Kommerziell gesehen hat die PEGylierung ebenfalls Vorteile. So können neben der Entwicklung patientenfreundlicherer [[Darreichungsform]]en und Dosierungen auch die Patentlaufzeiten älterer Wirkstoffpatente durch neue Patente verlängert werden.

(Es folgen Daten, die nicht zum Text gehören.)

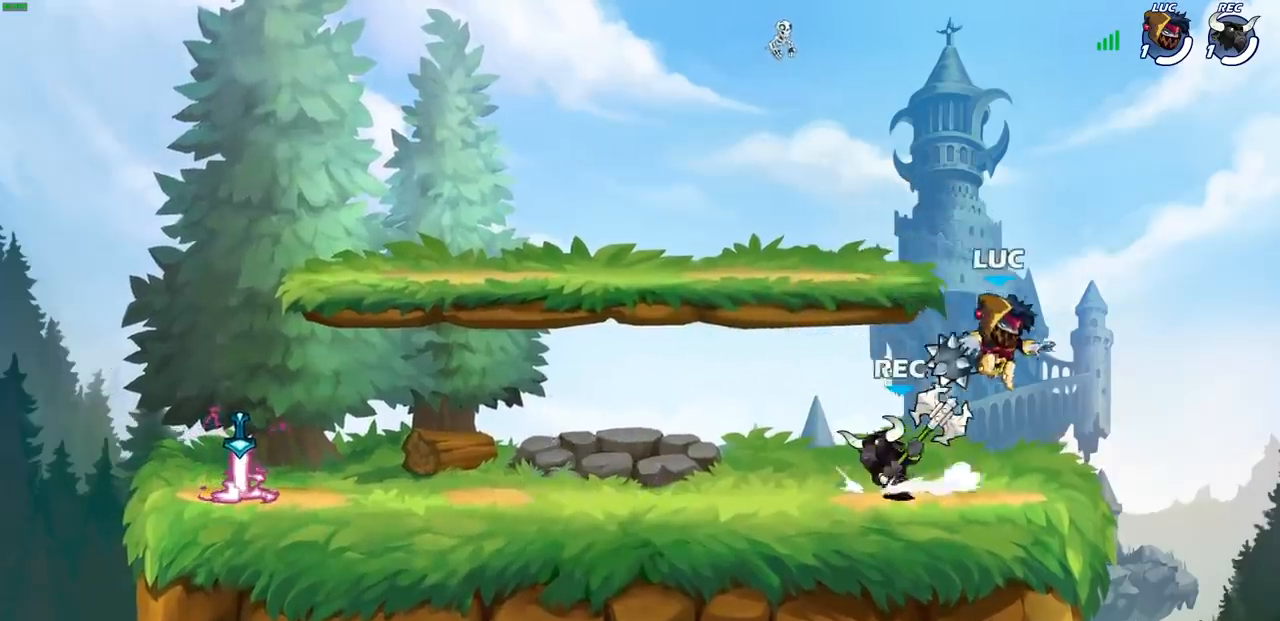
{"buttons": [], "left_stick": "center", "events": [[50, "CIRCLE", "down"], [100, "left_stick", "center"], [133, "CIRCLE", "up"]]}
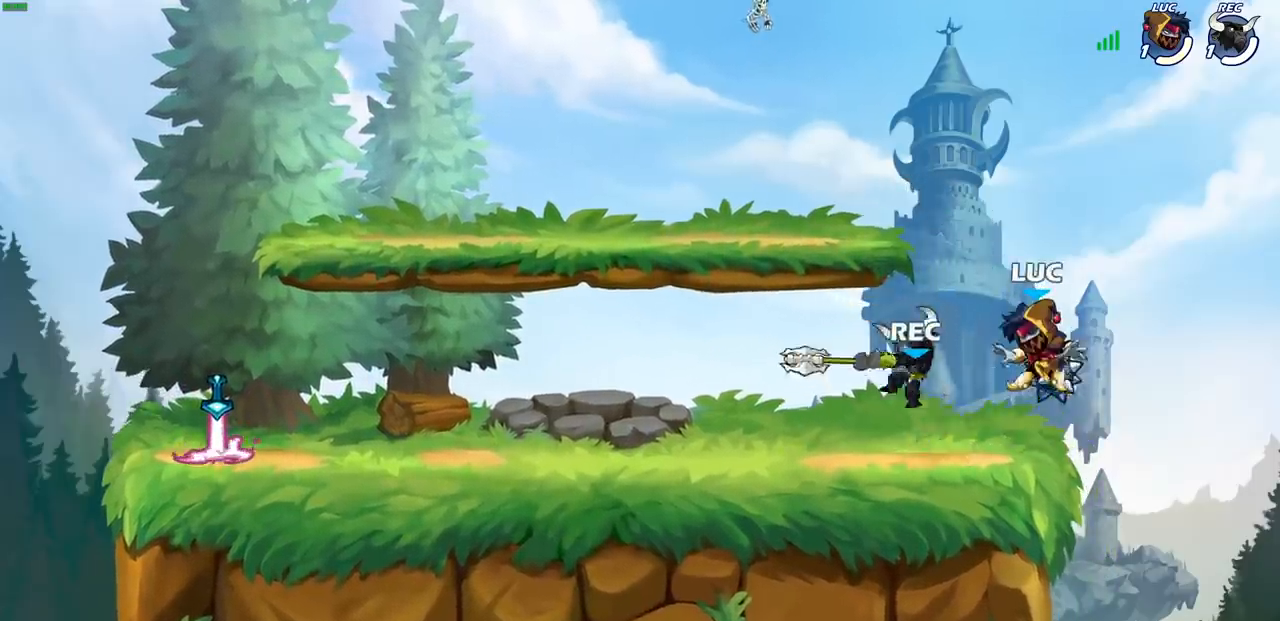
{"buttons": [], "left_stick": "center", "events": []}
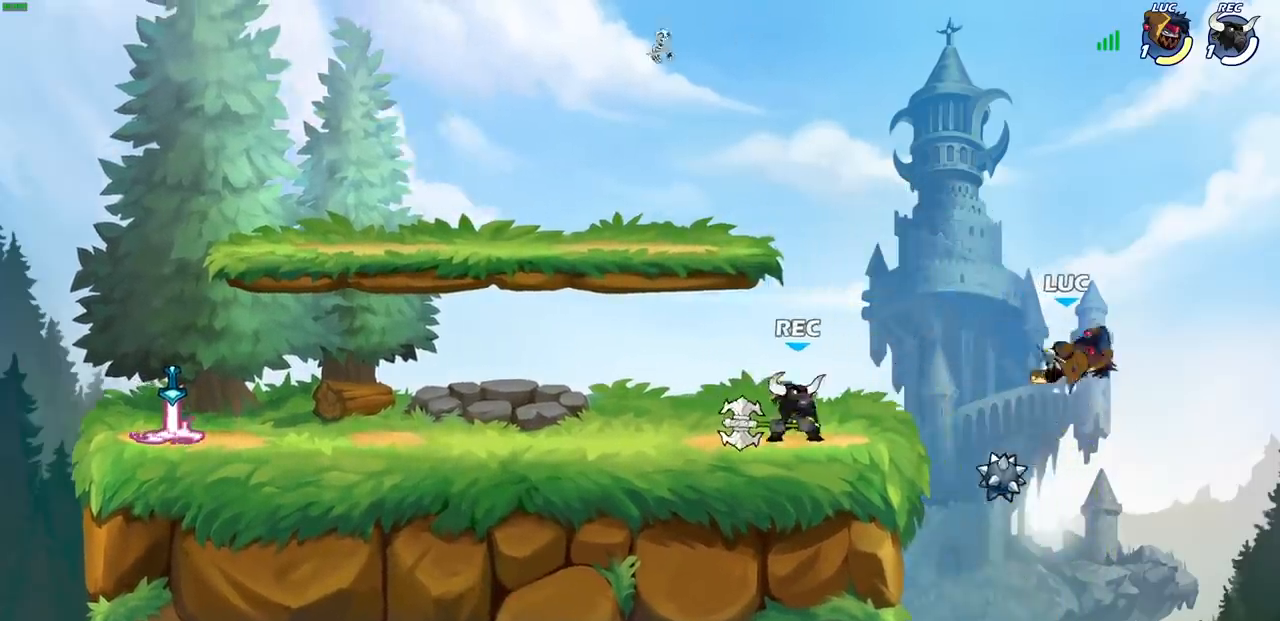
{"buttons": [], "left_stick": "down-left", "events": [[33, "left_stick", "up"], [167, "R2", "down"], [433, "R2", "up"], [450, "left_stick", "down-left"]]}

== PEGylierte Pharmazeutika ==
Der klinische Nutzen der PEGylierung ist allgemein anerkannt. ''Adagen'', eine PEGylierte [[Hausrind|bovine]] [[Adenosin-Deaminase]] (ADAR = Adenosine Deaminase Acting on RNA), hergestellt von Enzon Pharmaceuticals Inc. (USA), war das erste PEGylierte Protein, welches im März 1990 von der [[Food and Drug Administration|FDA]] zugelassen wurde. Seit der Einführung von ''Adagen'' hat eine Anzahl PEGylierter Proteine und Peptide die Zulassung erhalten und eine Vielzahl befindet sich in klinischen Studien oder im Entwicklungsstadium.
Einige ausgewählte Beispiele:
* [[Peginterferon α]]-2a: PEGyliertes α-Interferon zur Behandlung der chronischen [[Hepatitis B]] und [[Hepatitis C]] ([[Hoffmann-La Roche]]).<ref>{{Webarchiv |url=http://www.roche.com/pages/facetten/10/pegasys.htm |wayback=20081204082443 |text=Pegasys von Roche, ein pegyliertes Interferon}}</ref>
* Peginterferon α-2b: PEGyliertes α-Interferon zur Behandlung der chronischen Hepatitis C ([[Schering-Plough]] / Enzon).
* Pegaspargase: PEGylierte L-[[Asparaginase]] zur Behandlung der [[Akute lymphatische Leukämie|akuten lymphatischen Leukämie]] für Patienten, die eine [[Allergie|Überempfindlichkeit]] gegenüber der unmodifizierten L-Asparaginase aufweisen (Enzon).
* [[Pegfilgrastim]]: Rekombinanter PEGylierter humaner ''Granulocyte-Colony Stimulating Factor'' [[G-CSF]], zur Behandlung von [[Neutropenie]] nach einer [[Chemotherapie]] gegen [[Krebs (Medizin)|Krebs]] ([[Amgen]]).
* ''Doxil'': ein PEGyliertes [[Liposom]], welches [[Doxorubicin]] enthält und für die [[Chemotherapie]] von [[Krebs (Medizin)|Krebs]] eingesetzt wird (Sequus).
* [[Erythropoetin#Modifikationen des EPO-Moleküls|CERA]] (''Continuous Erythropoiesis Receptor Activator''): ein PEGyliertes [[Erythropoetin]] („EPO“). Seit 2007 zugelassenes EPO-Präparat (''Mircera'', [[Hoffmann-La Roche]]).
* [[Pegaptanib]] (PEGylated aptamer inhibitor): ein PEGyliertes anti-[[VEGF]]-[[Aptamer]] zur Behandlung der [[Makuladegeneration|feuchten altersabhängigen Makula-Degeneration]] (AMD).

== Die PEGylierung ==
Der erste Schritt zur PEGylierung ist die Funktionalisierung des Polyethylengylcol-[[Molekül]]s an beiden Enden.
Polyethylenglycole, die an beiden Molekülenden mit der gleichen funktionellen Gruppe aktiviert sind, heißen „homobifunktional“. Bei der Funktionalisierung mit unterschiedlichen funktionellen Gruppen spricht man von „heterobifunktional“ oder „heterofunktional“. Die funktionellen Gruppen sind so aktiviert, dass sie das PEG an das gewünschte Zielmolekül chemisch binden.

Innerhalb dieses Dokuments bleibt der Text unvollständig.